Highlights from Mr. Nowiki's lecture on permaculture and Liberty Gardens
  • By 2100, one-half of all species currently alive today will be extinct.  (We are in the middle of 6X, or the sixth major extinction our planet has faced.)
  • "a child can only learn so much from a mown lawn"
  • A 40' tree transpires 40 gallons of water per day +\-
  • A linden or bass wood makes a delicious and flowery tea that is mildly sedative
  • An AIA study determined that design changes alone can save 40% in energy costs. 
  • Lemon grass makes a beautiful decorative grass in container arrangements with sage surrounding it.  Lemon grass makes a good tea. Ornamental grasses can be harvested and used as mulch under strawberries.
  • Kwintis beans are a good pole bean.
  • Another decorative arrangement is red cabbage in front of dinosaur kale.
  • Tuscan kale - gorgeous tall fountain looking plant.
  • Gooseberries for juice.
  • Clove currant - fragrant plant with edible berry that doesn't taste that great.
  • Apple service berry - gorgeous white glower tree with berry that looks like a blue berry but tastes like a seedy apple; autumn brilliance has a great fall color.
  • Elderberry - mates a fritter; berry high in antioxidants, but invasive.
  • Rhubarb grows in some shade.
  • Hardy kiwi is a vine, also called grape kiwi; best when soft and mushy after a frost
  • Neonicotinoids may be causing honeybee colony collapse disorder.
  • Bird baths are popular and attract birds to eat insects.
  • Succession of a mature landscape.  At first, mice and voles loved his permaculture yard.  Unitl a screetch owl moved in to help control that population.  
  • Pesticides we use were evolved from chemical warfare from WW2.  Since production capacity was already there, it was just adapted to a new use.  But do you really want chemical warefare in your food?
  • Victory gardens in 1944 produced 40% of produce consumed in the country.
  • Compost, sand, and topsoil in equal parts make good soil starter.
  • "Liberty Gardens," liberating ourselves from the industrial food supply.
  • Sungold cherry tomato.
  • Microgreens grow in the basement under lights.  Standard 4' fluorescent bulb almost as good as full spectrum lights.
  • Forest gardening - martin Crawford; part shade gardening
References and Future Reading:

Saturday, February 26, 2011

Transition Towns

How will our towns adapt to climate change?

A local group I help organize - Green Drinks Naperville - is addressing this question through a series of monthly presentations this year focused on promoting our local green economy.
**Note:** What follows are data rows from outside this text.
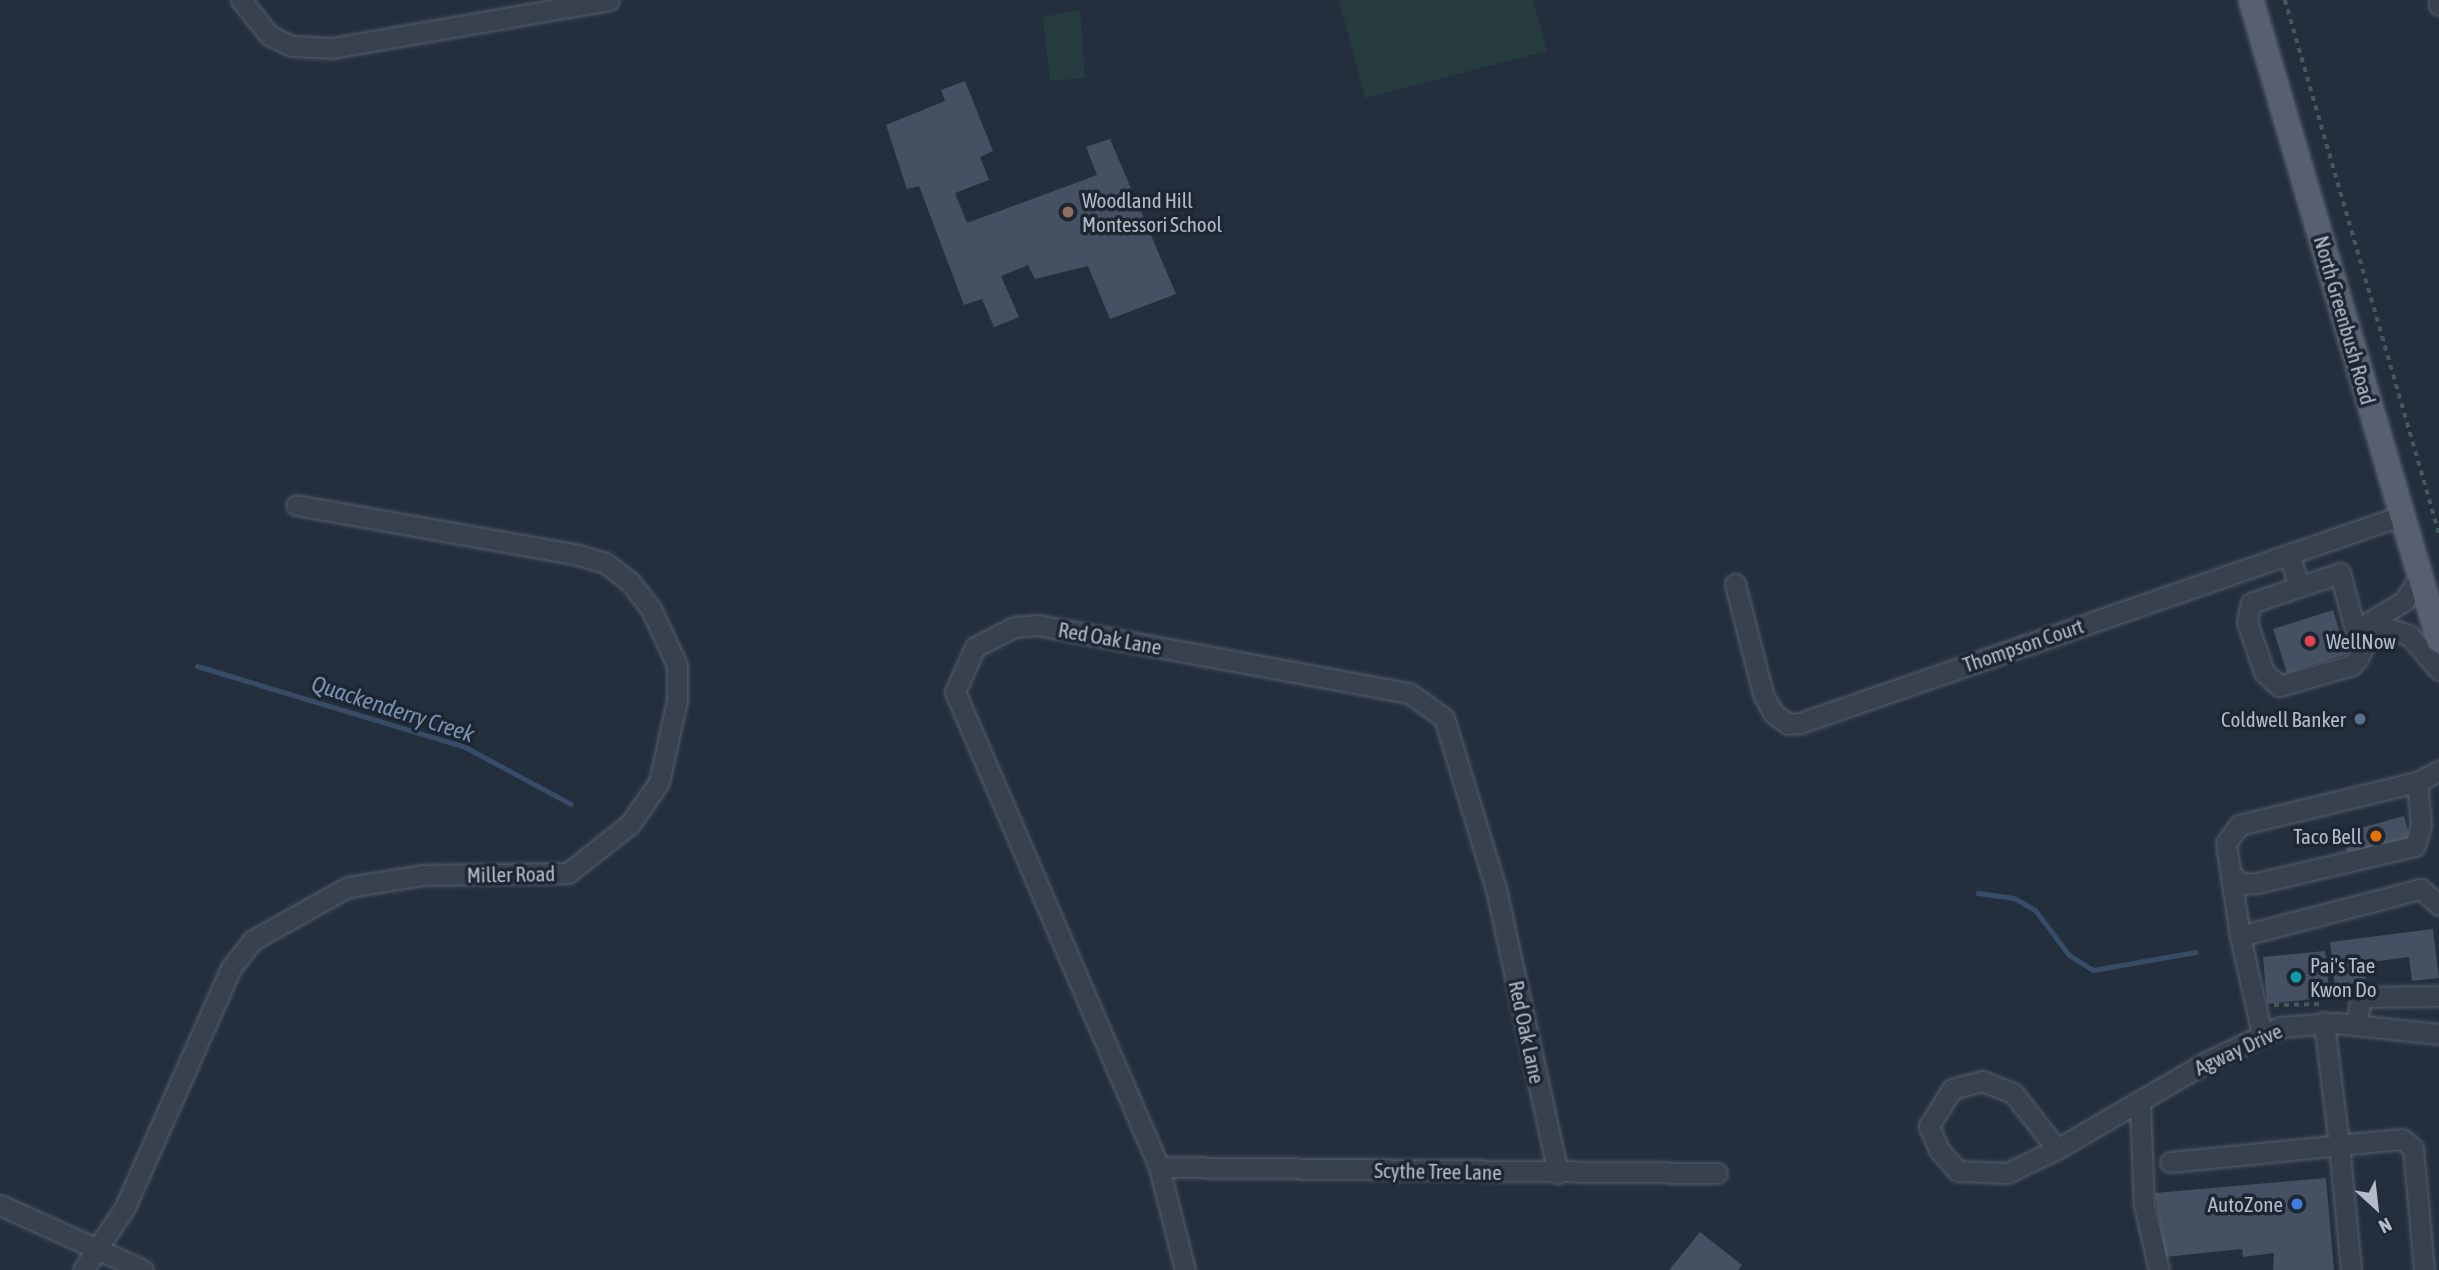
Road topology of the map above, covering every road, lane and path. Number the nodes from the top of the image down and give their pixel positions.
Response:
1 (242, 0) edge
2 (609, 0) edge
3 (2250, 0) edge
4 (2285, 0) edge
5 (2438, 0) edge
6 (2439, 5) edge
7 (296, 505) dead end
8 (2403, 515) junction
9 (2439, 533) edge
10 (2289, 554) junction
11 (2420, 575) junction
12 (1735, 584) dead end
13 (2299, 587) junction
14 (2355, 626) junction
15 (2439, 636) edge
16 (2361, 652) junction
17 (2439, 670) edge
18 (2439, 771) edge
19 (2417, 782) junction
20 (2439, 785) edge
21 (2232, 875) junction
22 (2439, 905) edge
23 (2240, 936) junction
24 (2439, 996) edge
25 (2324, 1022) junction
26 (2356, 1025) junction
27 (2262, 1034) junction
28 (2439, 1034) edge
29 (2140, 1103) junction
30 (2339, 1145) junction
31 (2057, 1149) junction
32 (2170, 1162) dead end
33 (1159, 1167) junction
34 (1558, 1172) junction
35 (1717, 1173) dead end
36 (0, 1205) edge
37 (98, 1252) junction
38 (83, 1270) edge
39 (143, 1270) edge
40 (1185, 1270) edge
41 (2159, 1270) edge
42 (2351, 1270) edge
43 (2424, 1270) edge

1 - 2 street
3 - 8 main road, North Greenbush Road
4 - 9 path
5 - 6 street
7 - 37 street, Miller Road
8 - 10 street, Thompson Court
8 - 11 main road, North Greenbush Road
10 - 12 street, Thompson Court
10 - 13 street
11 - 14 street
11 - 15 main road, North Greenbush Road
13 - 14 street
13 - 16 street
14 - 16 street
16 - 17 street
18 - 19 street
19 - 20 street
19 - 21 street
19 - 21 street
21 - 23 street
22 - 23 street
23 - 27 street
24 - 26 street
25 - 26 street, Agway Drive
25 - 27 street, Agway Drive
25 - 30 street
26 - 28 street, Agway Drive
27 - 29 street, Agway Drive
29 - 31 street, Agway Drive
29 - 41 street
30 - 32 street
30 - 42 street
30 - 43 street
31 - 31 street, Agway Drive
33 - 34 street, Scythe Tree Lane
33 - 34 street, Red Oak Lane
33 - 40 street, Red Oak Lane
34 - 35 street, Scythe Tree Lane
36 - 37 street
37 - 38 street, Miller Road
37 - 39 street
It started with the idea of Transition Towns and adapting our local community and economy to the changes that climate change will necessitate.  This idea, promoted by the Transition Network, is based on the ideas of permaculture, but grew beyond food to address holistic climate change adaptation for local towns.  The program provides a framework through which local communities can figure out what the needs of their community will have and help draft a strategic plan to address them.

Goals of the Transition Town include:
  • liberate our time (consumers to producers)
  • triple bottom line (job sharing, telecommuting, less hours)
  • generosity and sharing over hunkering down (collaborative consumption, barter)
  • currencies that favor connection and community over hoarding and lack
  • economies that consider community well-being as new definition of success
  • spirit of "enough for all" rather than "winner takes all"
Initiatives our town will hopefully employ include addressing production and distribution of local food, energy (and resource) harvesting and storage, business and economy, education, building and manufacturing, transportation, government, health/well-being, heart and soul/spirituality, arts and crafts, waste, etc.

Reference:  Green Drinks Naperville lecture on Transition Towns by Jodi Trendler

Monday, February 21, 2011


My only sister had her first child the day I created this piece, so birth was on my mind.  When I thought of the phrase “life creates conditions conducive to life,” I was drawn to the idea of life creation and the cyclical nature of the phrase, beginning and ending with “life.”  I thought about the intricacies of our bodies and how every condition must be ideal to create and sustain life.  I reflected on how most life begins with an egg, either inside or outside of a mother’s body, and I thought about how an egg is an oblong circular shape, ideal in shape and strength to protect the fragile life within.  For these reasons, I chose to represent mother and child as humans cocooned in an egg.  I then gave the piece to my sister, Sarah, to commemorate the birth of her son, Ambrish.    

Tuesday, February 1, 2011

Garden Song

"Grain for grain, sun and rain
Find my way in nature's chain
Till my body and my brain
Tell the music of the land."
- Garden Song by David Mallett

Saturday, January 29, 2011

Life's Principles Project #1

I just submitted my first project for my Biomimicry Life's Principles class and I have to say - it was so much fun.  I was tasked with creating a hypothetical marketing campaign for Life's Principles and I chose to market to college students.  Today’s college students will inherit the world that we create, and we need to inspire them to create a better world for tomorrow.  

How many of us signed up for multiple credit cards we didn’t need in college just to get a free t-shirt – and they weren’t even attractive shirts!?  T-shirts are great ways to grab a college student’s attention with the hope that they will be interested to learn more, and this strategy is even more effective if the shirts are worn by professors and students they admire.  This person-to-person marketing campaign targets college-aged students who, as a group, are mature enough to know the direction in which they want to take their life may be undecided about how to channel their ambitions.   

The t-shirt uses the slogan “reduce, reuse, recycle, (re)THINK.”  While the concepts of Life’s Principles reach well beyond the materially focused 3Rs, I have used it because it plays into concepts associated with environmentalism that are already prevalent in American culture.  It would allow the Biomimicry Group to play off of these already familiar ideas and refocus the mind of the reader.  

This campaign will introduce the basic concepts of Biomimicry’s Life’s Principles to those that are young, impressionable, and energetic enough to make a difference!